==== ENTRIES SUPPLIED

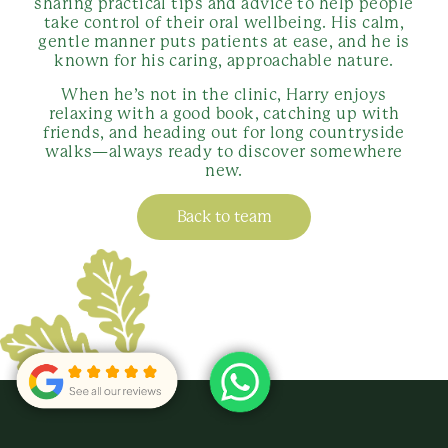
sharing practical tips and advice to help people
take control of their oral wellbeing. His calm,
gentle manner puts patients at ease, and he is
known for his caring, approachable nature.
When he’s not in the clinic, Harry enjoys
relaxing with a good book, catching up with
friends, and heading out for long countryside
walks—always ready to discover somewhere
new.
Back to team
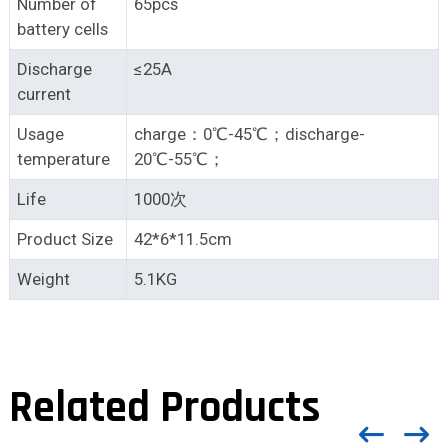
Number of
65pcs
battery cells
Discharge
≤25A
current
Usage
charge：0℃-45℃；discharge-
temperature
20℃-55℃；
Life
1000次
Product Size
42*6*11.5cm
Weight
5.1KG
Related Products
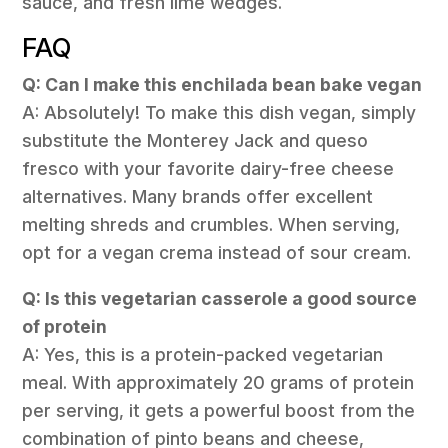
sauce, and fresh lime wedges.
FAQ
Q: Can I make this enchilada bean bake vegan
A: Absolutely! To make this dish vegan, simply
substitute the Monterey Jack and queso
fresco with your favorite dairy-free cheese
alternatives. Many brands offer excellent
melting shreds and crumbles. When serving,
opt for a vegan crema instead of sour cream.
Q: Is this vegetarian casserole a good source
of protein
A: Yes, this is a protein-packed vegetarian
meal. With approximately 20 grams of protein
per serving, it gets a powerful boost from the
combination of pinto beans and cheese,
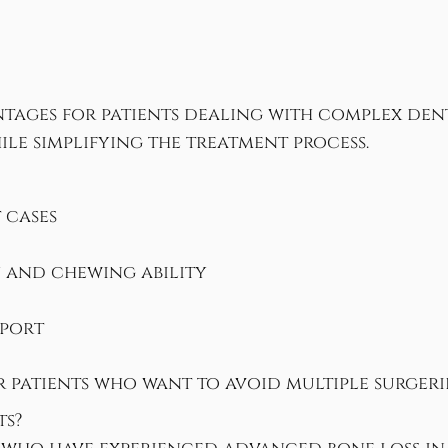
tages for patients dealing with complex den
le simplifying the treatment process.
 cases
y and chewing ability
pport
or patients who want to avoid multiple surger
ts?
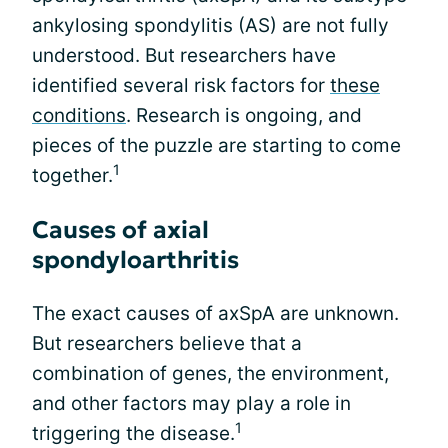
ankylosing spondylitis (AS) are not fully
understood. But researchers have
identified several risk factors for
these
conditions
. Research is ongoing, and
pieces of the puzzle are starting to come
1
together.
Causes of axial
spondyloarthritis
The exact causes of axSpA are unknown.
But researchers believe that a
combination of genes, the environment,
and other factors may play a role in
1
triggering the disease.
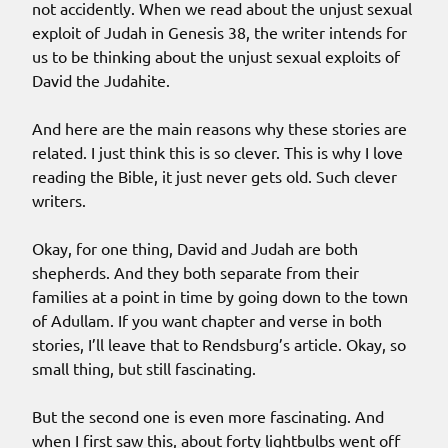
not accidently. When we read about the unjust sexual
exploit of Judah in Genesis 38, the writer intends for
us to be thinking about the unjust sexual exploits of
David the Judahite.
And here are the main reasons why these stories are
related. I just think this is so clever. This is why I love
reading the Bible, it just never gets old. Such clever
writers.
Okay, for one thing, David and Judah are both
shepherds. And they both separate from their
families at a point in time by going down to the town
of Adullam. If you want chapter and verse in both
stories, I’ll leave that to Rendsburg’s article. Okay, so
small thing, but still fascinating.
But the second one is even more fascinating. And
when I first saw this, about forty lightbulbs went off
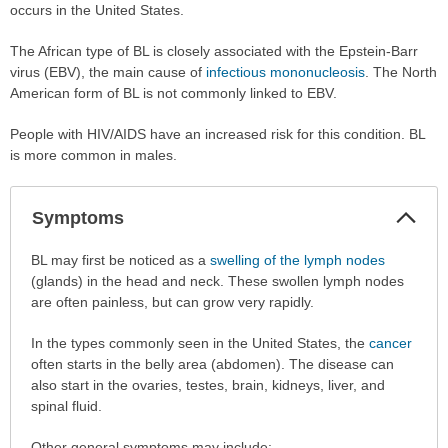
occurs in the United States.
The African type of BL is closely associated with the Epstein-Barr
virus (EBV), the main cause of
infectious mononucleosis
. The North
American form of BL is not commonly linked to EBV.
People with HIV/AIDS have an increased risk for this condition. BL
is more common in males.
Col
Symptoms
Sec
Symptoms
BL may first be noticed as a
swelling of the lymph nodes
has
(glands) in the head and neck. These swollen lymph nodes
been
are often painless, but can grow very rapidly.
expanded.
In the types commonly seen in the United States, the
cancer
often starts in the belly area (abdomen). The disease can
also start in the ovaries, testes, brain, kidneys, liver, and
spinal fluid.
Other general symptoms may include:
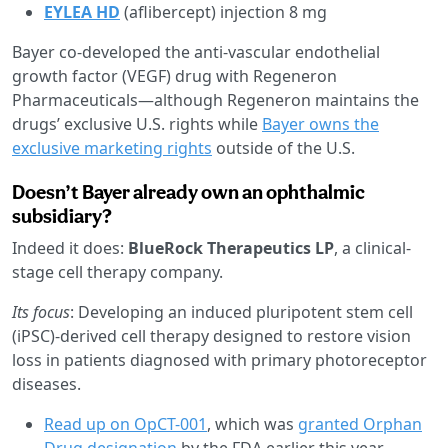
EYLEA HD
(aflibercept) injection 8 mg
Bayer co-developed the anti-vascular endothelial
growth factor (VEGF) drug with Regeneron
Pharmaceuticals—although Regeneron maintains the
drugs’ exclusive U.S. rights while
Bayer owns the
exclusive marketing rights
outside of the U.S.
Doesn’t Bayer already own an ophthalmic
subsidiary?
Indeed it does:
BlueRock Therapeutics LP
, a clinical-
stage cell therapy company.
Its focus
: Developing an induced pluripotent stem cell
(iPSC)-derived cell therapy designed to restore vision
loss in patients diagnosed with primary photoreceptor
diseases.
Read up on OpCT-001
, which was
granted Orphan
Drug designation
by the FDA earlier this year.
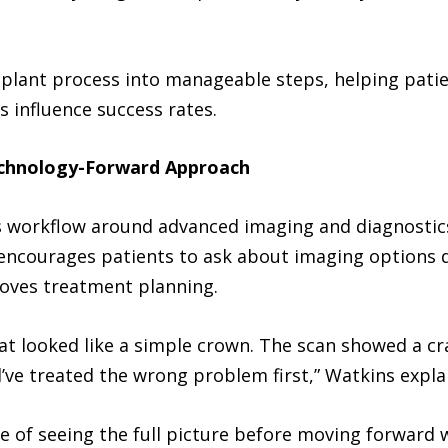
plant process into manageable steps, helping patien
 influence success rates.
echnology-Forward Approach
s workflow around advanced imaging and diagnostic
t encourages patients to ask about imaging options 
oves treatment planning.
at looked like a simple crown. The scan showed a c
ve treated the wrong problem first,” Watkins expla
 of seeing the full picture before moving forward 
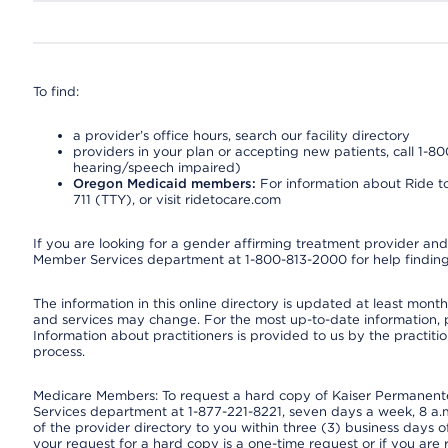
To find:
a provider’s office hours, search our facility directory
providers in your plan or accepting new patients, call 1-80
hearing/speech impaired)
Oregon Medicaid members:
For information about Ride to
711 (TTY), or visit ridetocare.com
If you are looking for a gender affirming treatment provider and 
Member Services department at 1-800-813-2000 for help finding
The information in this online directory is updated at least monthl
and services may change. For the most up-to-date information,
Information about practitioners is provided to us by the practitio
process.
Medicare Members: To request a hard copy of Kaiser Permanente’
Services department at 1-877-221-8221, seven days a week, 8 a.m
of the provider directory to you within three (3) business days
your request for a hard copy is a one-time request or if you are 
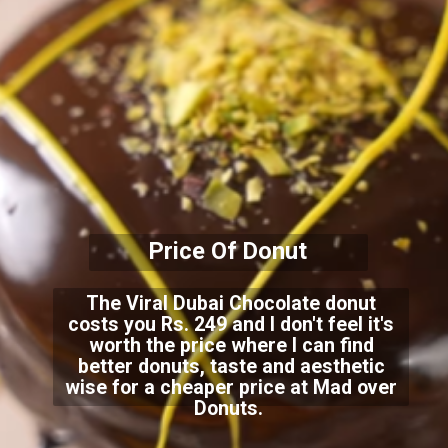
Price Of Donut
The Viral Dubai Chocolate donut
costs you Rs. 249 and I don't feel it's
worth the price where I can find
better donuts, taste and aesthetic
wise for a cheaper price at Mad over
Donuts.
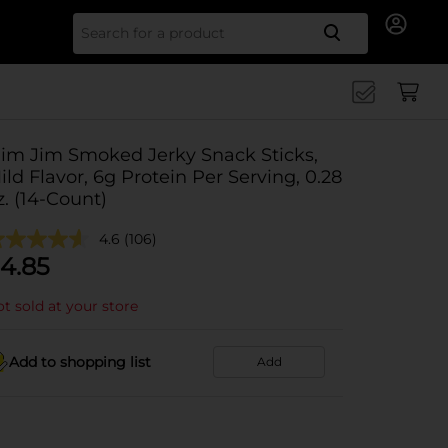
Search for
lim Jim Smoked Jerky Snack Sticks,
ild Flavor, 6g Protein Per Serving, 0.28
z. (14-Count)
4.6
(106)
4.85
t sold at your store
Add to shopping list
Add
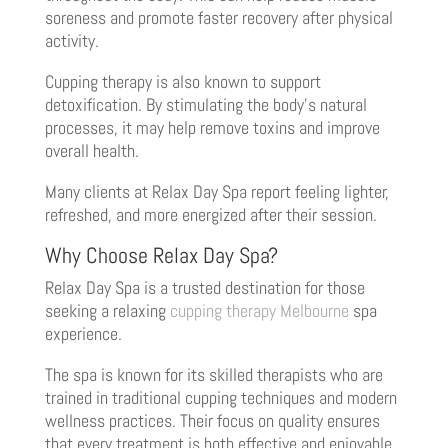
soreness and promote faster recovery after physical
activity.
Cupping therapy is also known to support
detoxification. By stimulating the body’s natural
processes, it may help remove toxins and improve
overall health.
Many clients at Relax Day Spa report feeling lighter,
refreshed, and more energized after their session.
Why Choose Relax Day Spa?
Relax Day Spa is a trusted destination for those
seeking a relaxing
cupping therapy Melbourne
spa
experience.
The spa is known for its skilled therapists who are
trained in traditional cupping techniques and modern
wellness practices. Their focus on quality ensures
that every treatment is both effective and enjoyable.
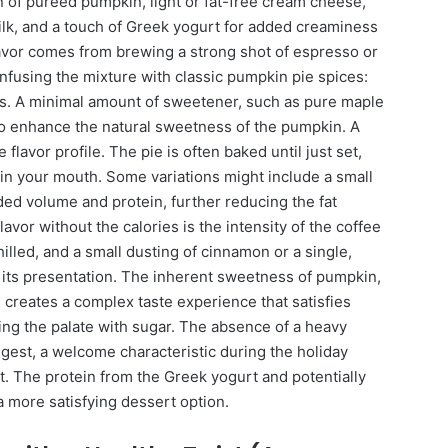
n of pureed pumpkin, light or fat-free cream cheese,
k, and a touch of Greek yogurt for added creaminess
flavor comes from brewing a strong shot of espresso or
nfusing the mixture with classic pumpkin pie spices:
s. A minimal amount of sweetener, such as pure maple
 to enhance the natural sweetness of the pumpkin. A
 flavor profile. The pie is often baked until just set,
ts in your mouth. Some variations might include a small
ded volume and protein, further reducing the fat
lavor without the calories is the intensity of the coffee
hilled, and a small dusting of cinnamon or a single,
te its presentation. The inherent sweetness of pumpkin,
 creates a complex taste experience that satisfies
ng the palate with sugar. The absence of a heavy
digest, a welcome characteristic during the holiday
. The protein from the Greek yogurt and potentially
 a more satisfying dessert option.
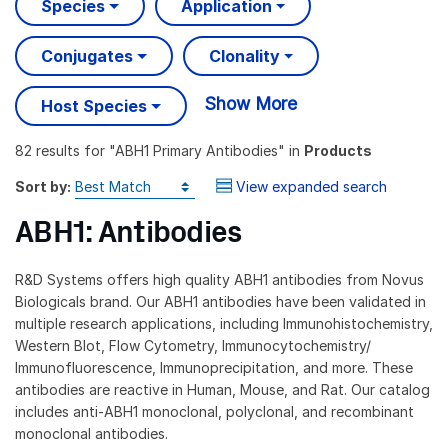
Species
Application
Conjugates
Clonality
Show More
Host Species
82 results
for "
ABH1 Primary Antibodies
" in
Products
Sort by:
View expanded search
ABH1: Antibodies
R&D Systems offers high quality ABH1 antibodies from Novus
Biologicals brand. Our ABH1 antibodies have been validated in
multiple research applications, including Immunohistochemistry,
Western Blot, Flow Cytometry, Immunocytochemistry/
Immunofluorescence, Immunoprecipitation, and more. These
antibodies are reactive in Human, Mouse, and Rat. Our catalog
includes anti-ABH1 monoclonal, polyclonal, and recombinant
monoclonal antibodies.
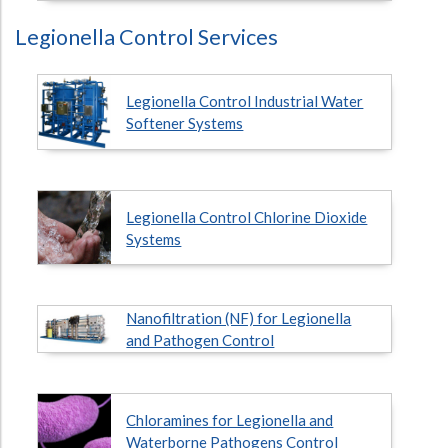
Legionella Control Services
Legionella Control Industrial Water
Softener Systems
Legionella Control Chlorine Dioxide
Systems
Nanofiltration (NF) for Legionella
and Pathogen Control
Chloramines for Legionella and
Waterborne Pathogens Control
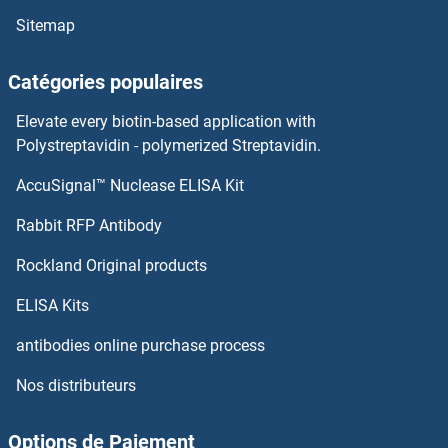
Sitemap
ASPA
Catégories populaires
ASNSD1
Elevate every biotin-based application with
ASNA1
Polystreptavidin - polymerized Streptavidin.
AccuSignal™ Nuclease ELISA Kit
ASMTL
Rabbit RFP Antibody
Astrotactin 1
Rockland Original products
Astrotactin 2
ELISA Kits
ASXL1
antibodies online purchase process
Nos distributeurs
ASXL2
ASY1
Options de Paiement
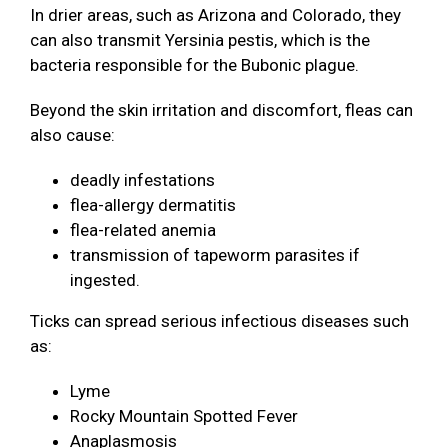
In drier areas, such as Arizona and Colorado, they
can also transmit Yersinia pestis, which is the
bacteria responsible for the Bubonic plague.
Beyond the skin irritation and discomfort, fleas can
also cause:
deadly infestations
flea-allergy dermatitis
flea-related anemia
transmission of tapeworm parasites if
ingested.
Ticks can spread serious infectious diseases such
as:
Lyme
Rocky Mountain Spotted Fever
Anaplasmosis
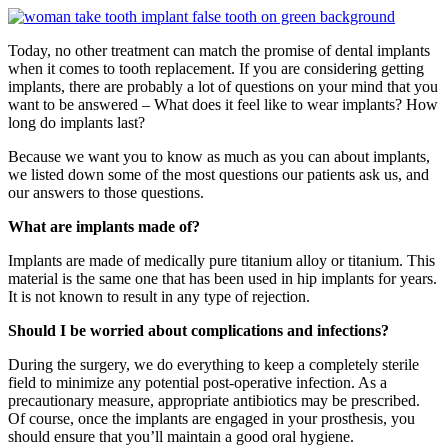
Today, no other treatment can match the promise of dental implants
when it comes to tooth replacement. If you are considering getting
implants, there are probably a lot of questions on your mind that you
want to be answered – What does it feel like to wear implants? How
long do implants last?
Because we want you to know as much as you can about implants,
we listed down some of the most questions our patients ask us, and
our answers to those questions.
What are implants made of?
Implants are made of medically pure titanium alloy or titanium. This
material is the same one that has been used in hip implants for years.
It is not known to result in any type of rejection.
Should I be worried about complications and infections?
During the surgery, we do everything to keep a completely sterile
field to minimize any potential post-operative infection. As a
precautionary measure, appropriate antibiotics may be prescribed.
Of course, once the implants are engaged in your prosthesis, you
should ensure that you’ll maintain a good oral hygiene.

========

ABOUT THIS TASK >> Each line above that has the word "Legionella" must be copied.

ANSWER BELOW >>
Legionella Control Services
Legionella Control Industrial Water
Legionella Control Chlorine Dioxide
Nanofiltration (NF) for Legionella
Chloramines for Legionella and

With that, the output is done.